Dalam rilisnya, Penny mengklaim bahwa pihaknya selama ini telah melakukan pengawasan premarket dan postmarket sesuai dengan ketentuan internasional. 

Menurutnya, pada saat pendaftaran sudah dinyatakan bahwa perusahaan farmasi tidak boleh menggunakan bahan baku yang mengandung EG dan DEG—empat pelarut Propilen Glikol, Polietilen Glikol, Sorbitol, dan/atau Gliserin/Gliserol.

Namun sepertinya, beberapa perusahaan disinyalir mengubah bahan baku. Pasalnya, BPOM sendiri dalam pengawasan terhadap kadar pencemar di produk jadi tidak menjadi ketentuan dalam standar pengawasan. 

Ya, standar pembuatan obat tidak mensyaratkan adanya pengawasan produk jadi atas pencemar-pencemar tersebut. Kelemahan dalam pengawasan inilah yang kemudian dimanfaatkan oleh perusahaan farmasi. Perusahaan farmasi bebas mengubah bahan baku tadi. 

Kalau sudah begini memang harus ada langkah-langkah taktis yang secepatnya diberlakukan. Mengingat anak-anak telah menjadi korban akibat obat sirup yang telah beredar di masyarakat. 

Kemenkes melaporkan kasus gagal ginjal per Jumat (21/10/2022), sebanyak 241 anak di 22 provinsi terserang penyakit ini. Sebanyak 133 anak meninggal dunia, 64 anak masih menjalani perawatan, sementara sisanya dinyatakan sembuh.

Angka ini bukan main-main. Bahkan epidemiolog dari Universitas Griffith Australia Dicky Budiman dalam diskusi dari Misteri Gagal Ginjal Akut menyatakan, pemerintah harus segera menetapkan kasus gagal ginjal akut yang menyebabkan kematian pada anak sebagai Kejadian Luar Biasa atau KLB.

Alasan Dicky, kasus gagal ginjal pada anak merupakan masalah jiwa. Masalah nyawa anak manusia. Dalam hal ini pemerintah telah kecolongan. Karena itu kegagalan ini tidak bisa dibiarkan. 

Penetapan KLB menjadi landasan untuk memudahkan pemerintah dalam menangani kasus gagal ginjal akut. 

Jika mengikuti prosedur KLB, pemerintah diperbolehkan untuk membentuk Satuan Tugas yang bisa mendapatkan data akurat terkait penyebab utamanya terjadinya lonjakan kasus gagal ginjal akut.

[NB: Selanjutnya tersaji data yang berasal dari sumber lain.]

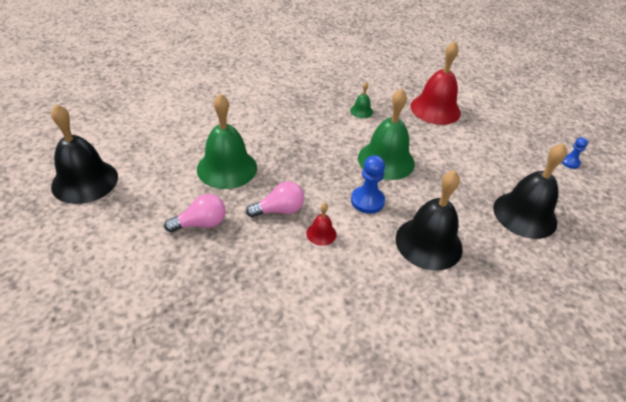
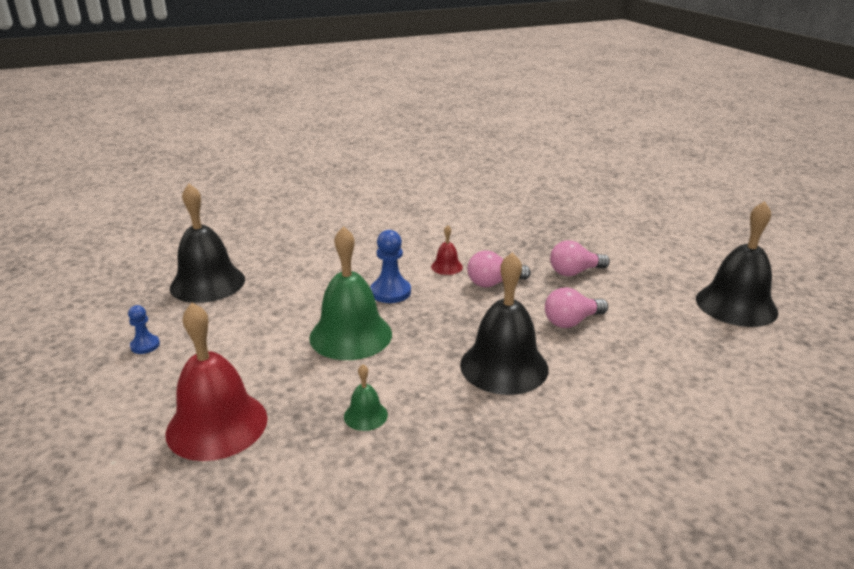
camera: 175 degrees left, 15 degrees down
green bell [197,93,257,189] -> pink light bulb [545,287,608,328]
black bell [396,170,463,271] -> black bell moved to [460,252,548,395]
blue pawn [562,137,588,169] -> blue pawn moved to [128,305,160,354]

Sementara Mabes Polri sudah bergerak cepat. Langkah Polri patut diapresiasi. Sejauh ini Polri telah membentuk tim khusus untuk mengusut dugaan pidana terkait kasus gagal ginjal akut yang telah menyebabkan ratusan anak meninggal dunia.

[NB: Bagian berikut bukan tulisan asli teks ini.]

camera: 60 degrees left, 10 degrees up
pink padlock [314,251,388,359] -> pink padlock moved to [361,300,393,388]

Selain bekerja sama dengan Kementerian Kesehatan dan BPOM, Polri telah melakukan pendalaman terkait potensi dugaaan pidana dua perusahaan farmasi dalam kasus ini.

Menurut Kadiv Humas Mabes Polri Irjen Pol Dedi Prasetyo, pihaknya telah menguji sampel urin, darah, dan obat dari pasien gagal ginjal akut anak untuk proses penyelidikan dugaan pidana. Sampel kemudian diuji di Laboratorium Forensik Polri. Meskipun demikian, hingga detik ini belum ada penetapan satu pun tersangka. 

Tentu harapan kita langkah yang diambil pemerintah bisa memberikan titik terang atas penanganan kasus gagal ginjal akut pada anak. Ini kejadian luar biasa dan harus ditangani dengan cara luar biasa pula.